**LIST OF TASKS**
**a.** Do these three statements agree with the source text below? Answer yes or no for each and quote the words of the text that decide it.
(i) In Ramesh Kumari (2006), the Supreme Court held that the credibility of information must be established before a case is registered.
(ii) In 1961, Justice Veerasamy said that a trespasser in possession cannot be protected by an order of injunction.
(iii) The 2004 ruling on trespassers in "settled possession" came from a five-member Bench of the Supreme Court.
**b.** Can you rewrite the paragraph of the source text below that begins "A popular English daily lists out" as a short bulleted list that keeps its main facts?

**SOURCE TEXT**
##############################

What has brought us to this unseemly pass? Many of the decisions of the Supreme Court and the High Courts on the status of complaints and duty of registration of complaints go unnoticed. Dealing with section 154(1) of Cr.P.C. the Supreme Court said in Mohd Yousuff (2006) that registration of FIR involves only the process of entering the substance of information and in Ramesh Kumari (2006) it pointed out that genuineness or credibility of the information is not a condition precedent for registration of a case. In Lallan Choudhary (2006), the Court again said that when a complaint of cognizable offence is made, the police has not option but to register the case. In Upkar Singh(2004), the Court had earlier clarified that while registration of two complaints from the same party on the same occurrence could be bad as making possible improvements and deviation from truths, registration of complaint and counter complaint from rival parties relating to the same incident is not barred, it they would lead to unraveling the truth. In All India Institute of Medical Sciences Employees Union case (1996) and in Aleque Padamsee (2007) the Court has explained the modalities to be adopted as set out in Section 190 read with Section 200 of the Code of Criminal Procedure when the police officials fail to register FIR.

Alongside these pronouncements, see how the courts are approaching the position of a trespasser and what relief he could get in civil courts. As early as 1961, Justice Veerasamy (as he then was) said in Alagi Alamelu Achi that a trespasser in possession cannot be protected by an order of injunction. In 1991, Justice P.S.Mishra (as he then was) said, in the context of a government initative to remove the hutments that had come up along the seashore that even a trespasser is entitled to protection under Article 226 of the Constitution. In 2004, a 3 member Bench of the Supreme Court said that a trespasser in “settled possession” is entitled to protection until evicted by due process of law. You will notice that different branches of law, the police understanding and public perception of what the law is, are pulling in different directions. Perspicuity, an essential attribute of law, is lacking in the present scenario. The High Court has in a recent case, appointed a committee consisting of high ranking police officials to go into these problems of coping with civil disputes through the instrument of police machinery. The report and the court’s decision on the issues would be most significant. Who is a trespasser? What is settled possession? What are Court’s powers? When can police intervene and what is the scope of investigation? Circulate your own views on this subject and sharpen your ears to listen. It is wise not to be distracted by side stories that have germinated from this case.

Thursday, July 17, 2008

Share your thought for a new legislation

A popular English daily lists out several strange laws legislated in efforts to maintain law and order in diverse legal regimes across the world. They range from legislation that makes illegal for chicken to lay eggs on Sundays to legislation that require the permission of a husband by a wife to wear dentures. The constant refrain has always been that there are a lot more laws than necessary. A country that is regulated by rule of law is not necessarily a country that has enormous laws. The efficacy of enforcement mechanism alone makes the difference. We have laws to prevent crimes; we have laws to punish practitioners of untouchability; there are laws that protect women and children. All of them have not guaranteed a crime free society. They have not effaced the scourge of untouchability. Our women cannot still walk on the roads in hours of darkness without fear. Our children do not lead lives of frolic. Many of them slave under hard labour and are the breadwinners for their families even if they get but just a slice of bread to bite into.

##############################

**DATASET RECORDS**
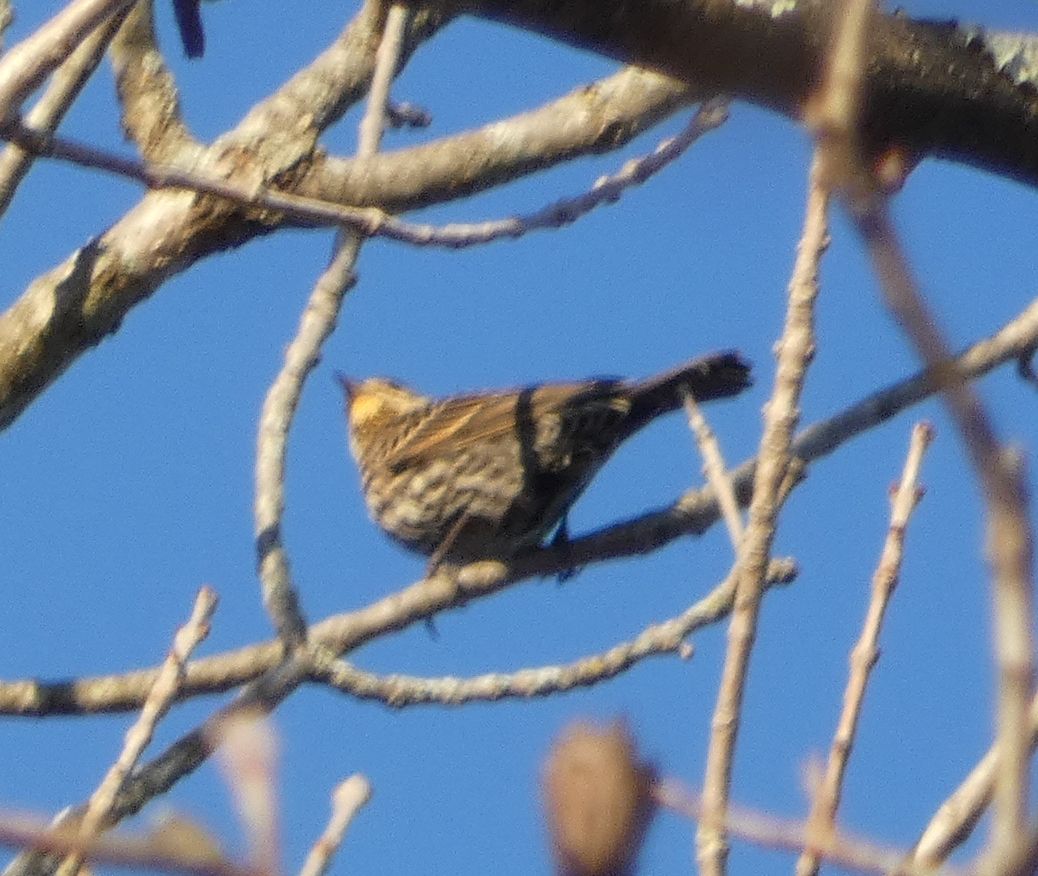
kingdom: Animalia
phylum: Chordata
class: Aves
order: Passeriformes
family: Icteridae
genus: Agelaius
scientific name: Agelaius phoeniceus
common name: Red-winged blackbird
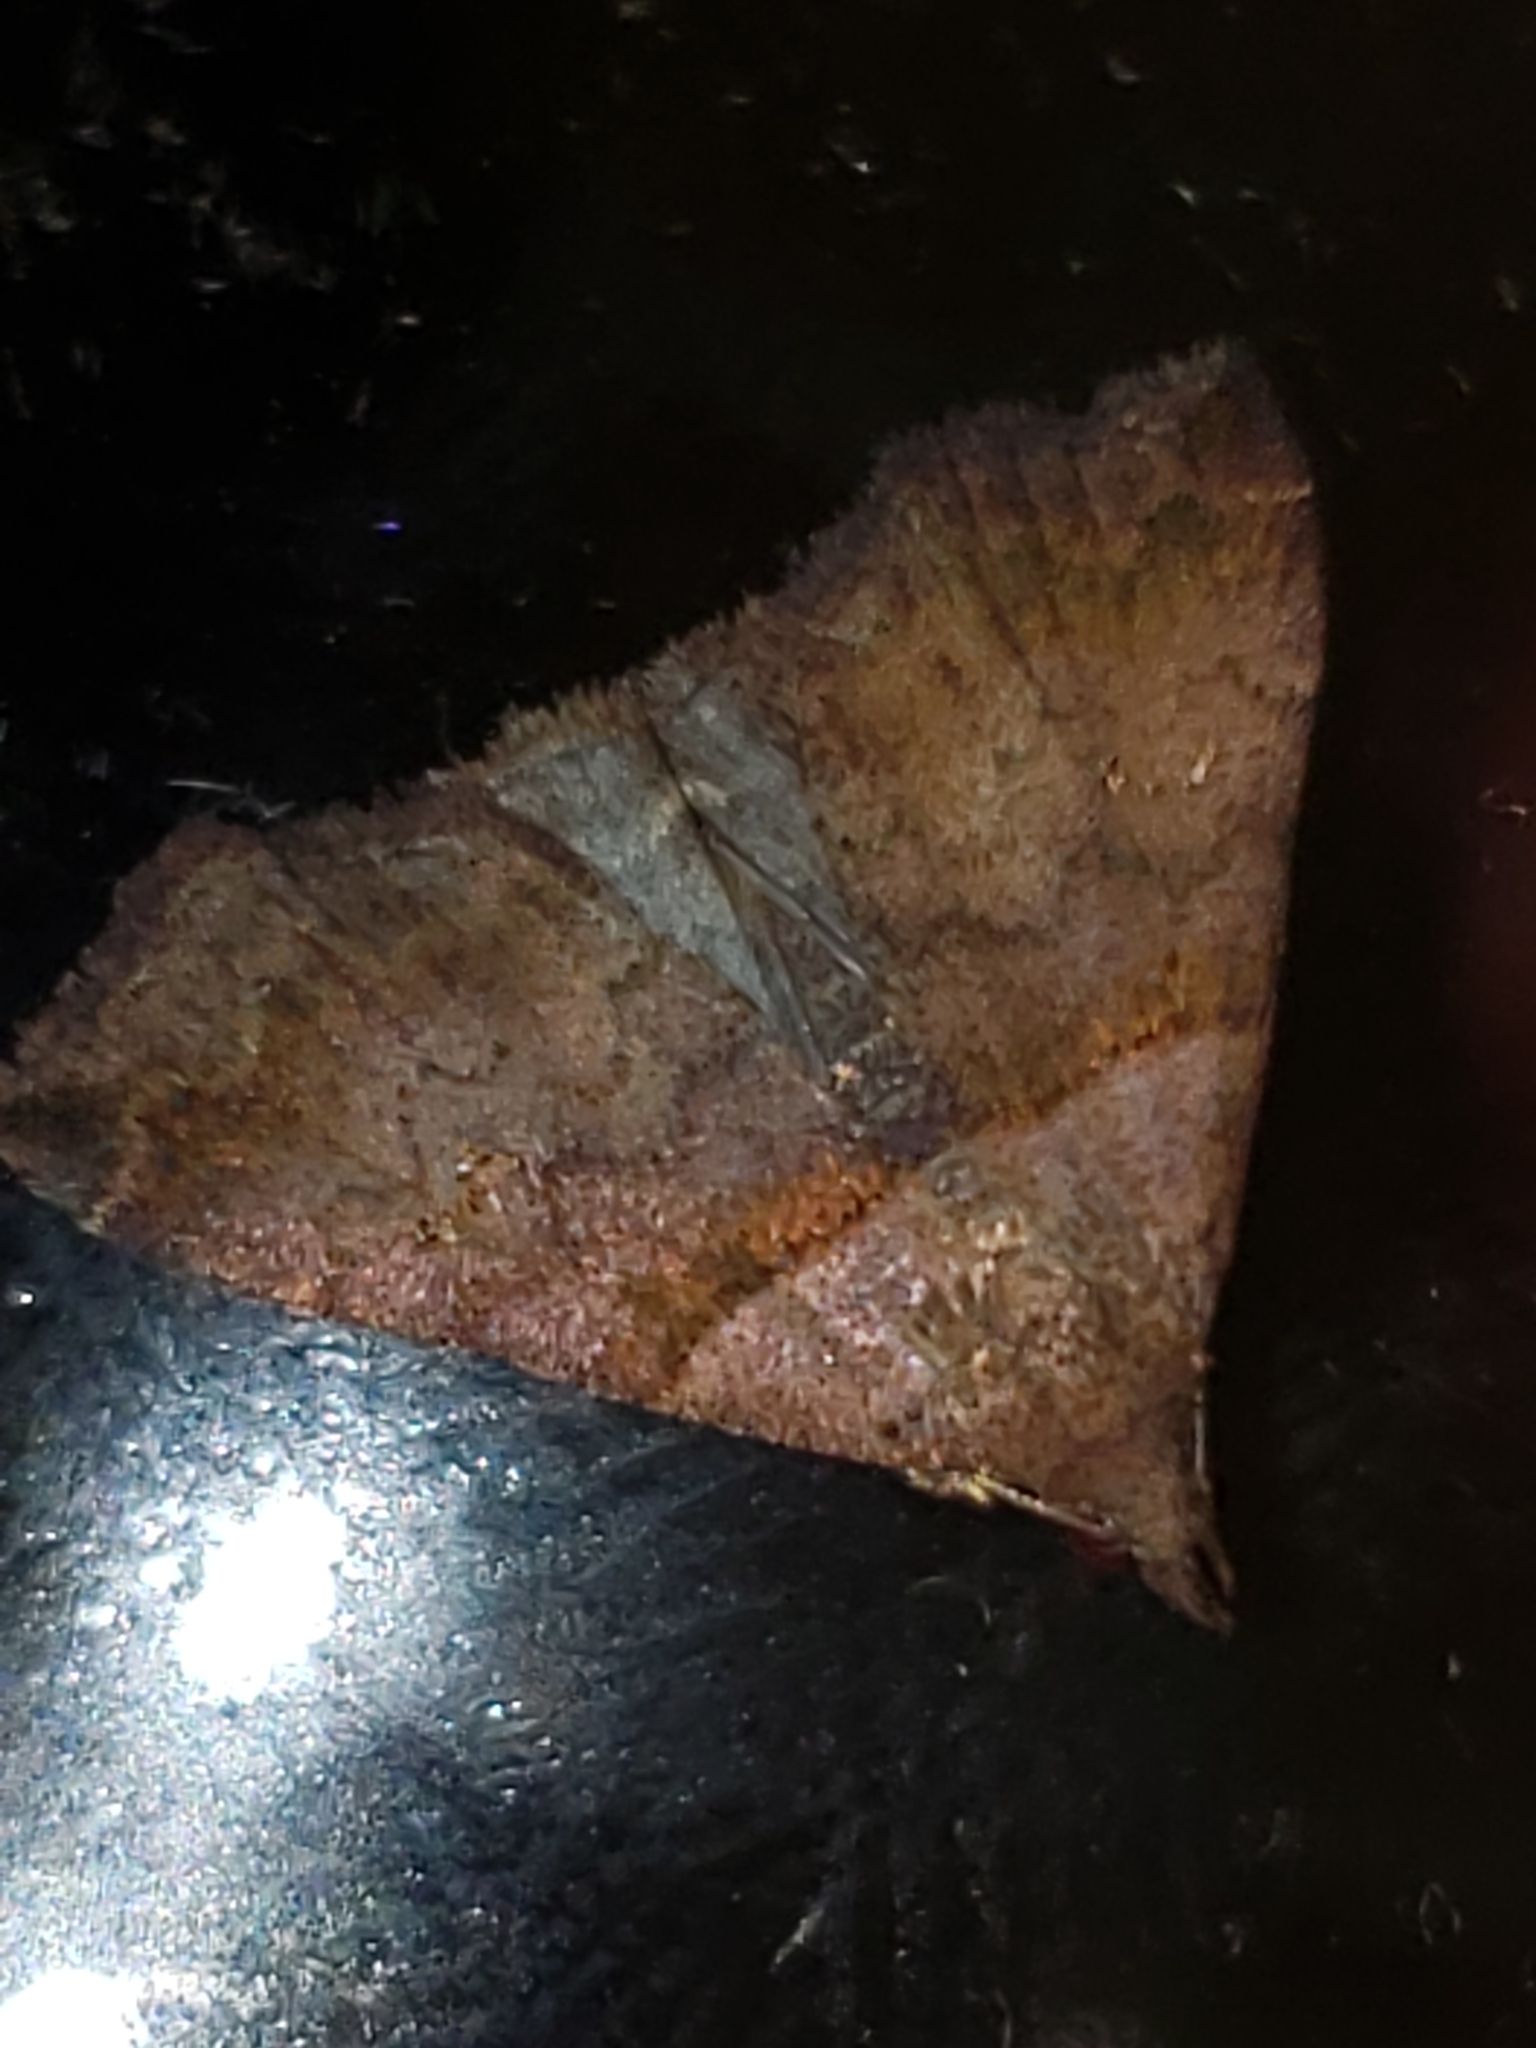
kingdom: Animalia
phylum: Arthropoda
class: Insecta
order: Lepidoptera
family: Erebidae
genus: Lascoria
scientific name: Lascoria ambigualis
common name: Ambiguous moth
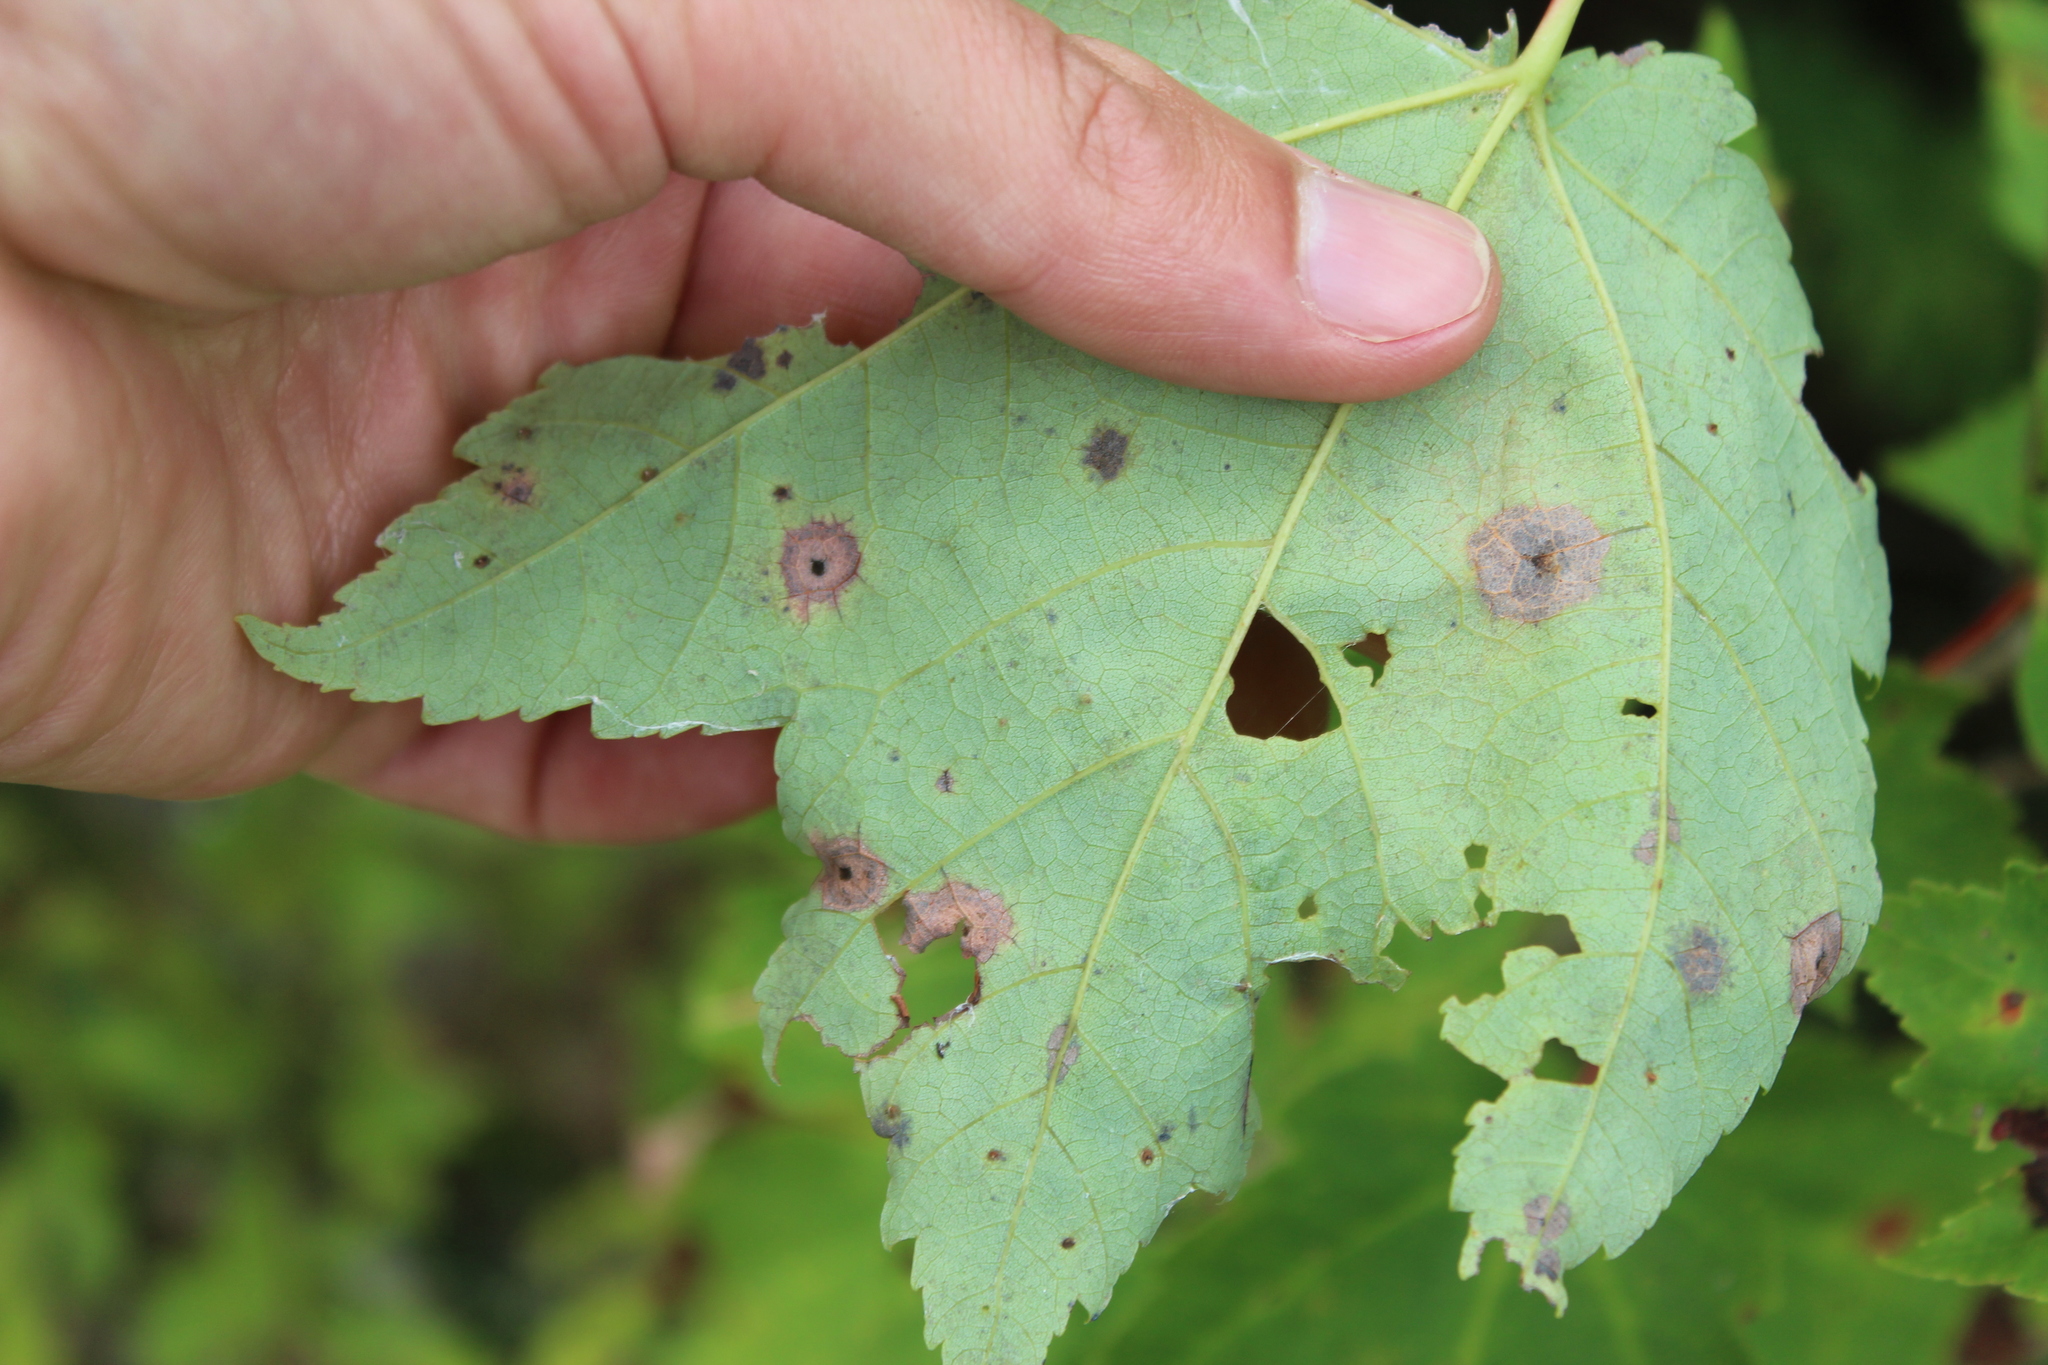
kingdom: Animalia
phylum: Arthropoda
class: Insecta
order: Diptera
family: Cecidomyiidae
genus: Acericecis
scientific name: Acericecis ocellaris
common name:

##############################

**COMPLETED EXERCISE**
**a.**
(i) No: "genuineness or credibility of the information is not a condition precedent for registration of a case"
(ii) Yes: "a trespasser in possession cannot be protected by an order of injunction"
(iii) No: "a 3 member Bench of the Supreme Court"

**b.**
- A popular English daily lists strange laws from legal systems around the world. Examples include a law making it illegal for chickens to lay eggs on Sundays and a law requiring a wife to get her husband's permission to wear dentures.
- A frequent complaint is that there are far more laws than necessary.
- A country governed by the rule of law does not need an enormous number of laws. What makes the difference is how effectively the laws are enforced.
- There are laws against crime and against the practice of untouchability, and laws protecting women and children.
- These laws have not produced a crime-free society or ended untouchability.
- Women still cannot walk the roads after dark without fear.
- Many children work at hard labor and are their families' breadwinners, even if they get only a slice of bread.